┏━━

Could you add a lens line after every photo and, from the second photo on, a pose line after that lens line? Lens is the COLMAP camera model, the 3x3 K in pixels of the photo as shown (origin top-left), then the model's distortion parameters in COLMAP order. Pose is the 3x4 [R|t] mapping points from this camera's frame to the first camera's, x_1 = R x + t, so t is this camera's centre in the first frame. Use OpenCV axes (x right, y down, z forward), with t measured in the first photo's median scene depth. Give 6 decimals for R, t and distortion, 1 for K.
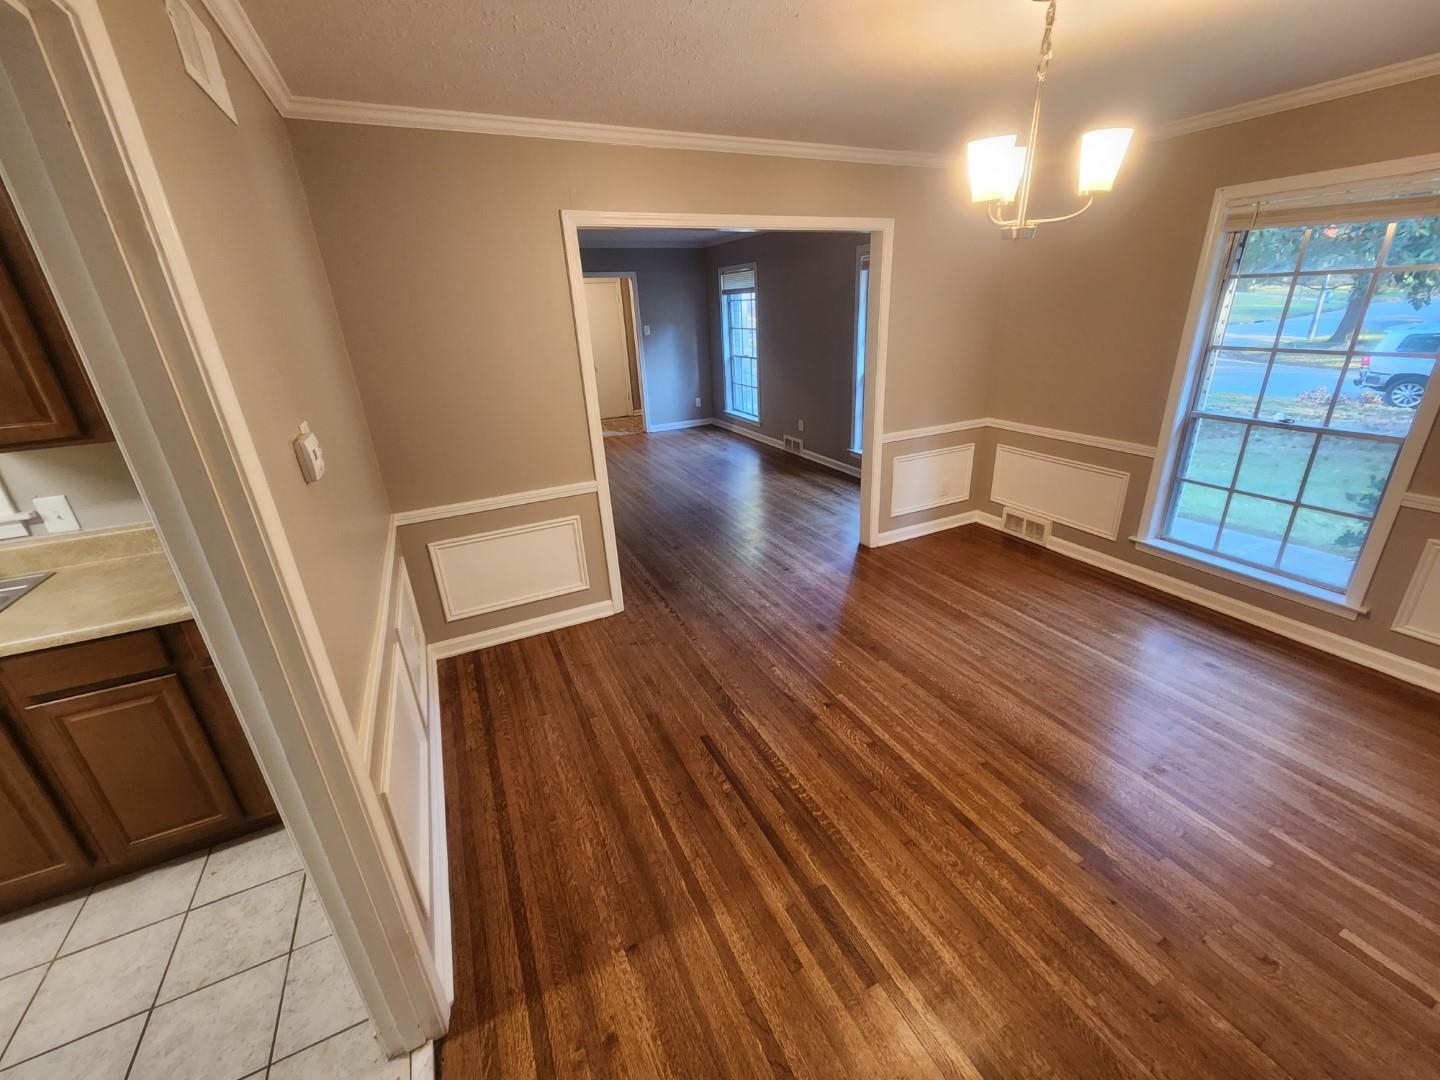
lens RADIAL K [[573.7, 0, 717.0], [0, 573.7, 529.7], [0, 0, 1]] dist [0.000790, -0.000469]
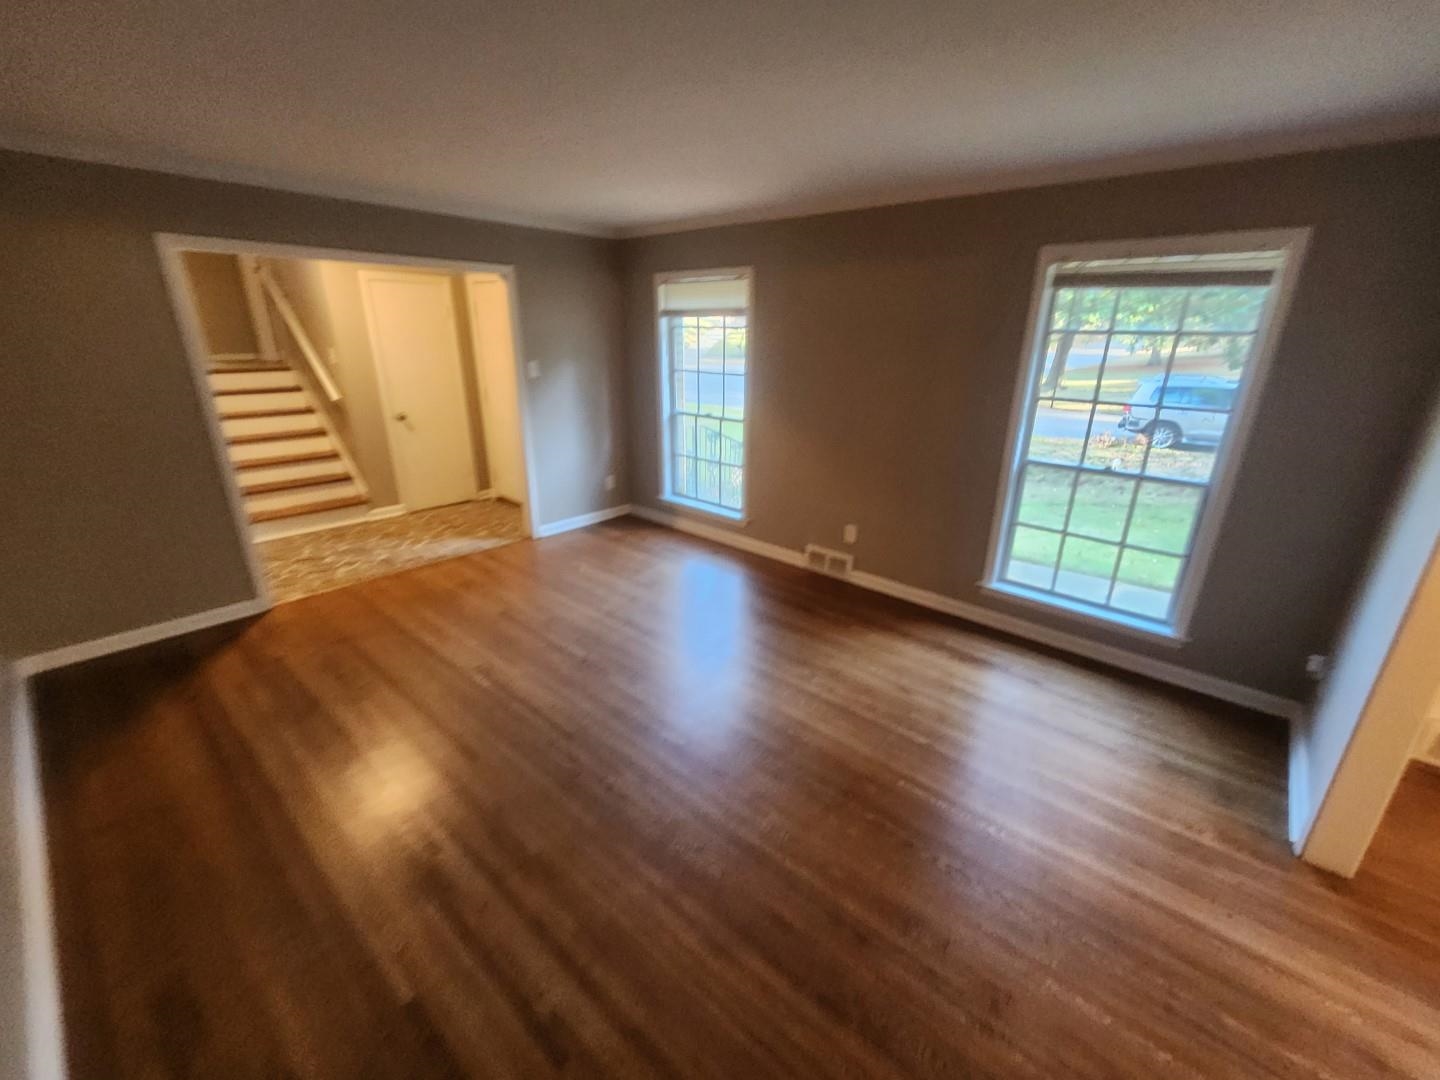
lens RADIAL K [[600.7, 0, 704.4], [0, 600.7, 553.1], [0, 0, 1]] dist [0.000075, -0.000007]
pose [[0.930913, -0.077748, 0.356871, -0.187041], [0.087110, 0.996146, -0.010211, -0.134618], [-0.354702, 0.040593, 0.934098, 0.361758]]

┗━━

ABOUT THIS EXERCISE ::
Quote the material exactly. Pictures stay out.

ANSWER BOX ::
Could you add a lens line after every photo and, from the second photo on, a pose line after that lens line? Lens is the COLMAP camera model, the 3x3 K in pixels of the photo as shown (origin top-left), then the model's distortion parameters in COLMAP order. Pose is the 3x4 [R|t] mapping points from this camera's frame to the first camera's, x_1 = R x + t, so t is this camera's centre in the first frame. Use OpenCV axes (x right, y down, z forward), with t measured in the first photo's median scene depth. Give 6 decimals for R, t and distortion, 1 for K.
lens RADIAL K [[573.7, 0, 717.0], [0, 573.7, 529.7], [0, 0, 1]] dist [0.000790, -0.000469]
lens RADIAL K [[600.7, 0, 704.4], [0, 600.7, 553.1], [0, 0, 1]] dist [0.000075, -0.000007]
pose [[0.930913, -0.077748, 0.356871, -0.187041], [0.087110, 0.996146, -0.010211, -0.134618], [-0.354702, 0.040593, 0.934098, 0.361758]]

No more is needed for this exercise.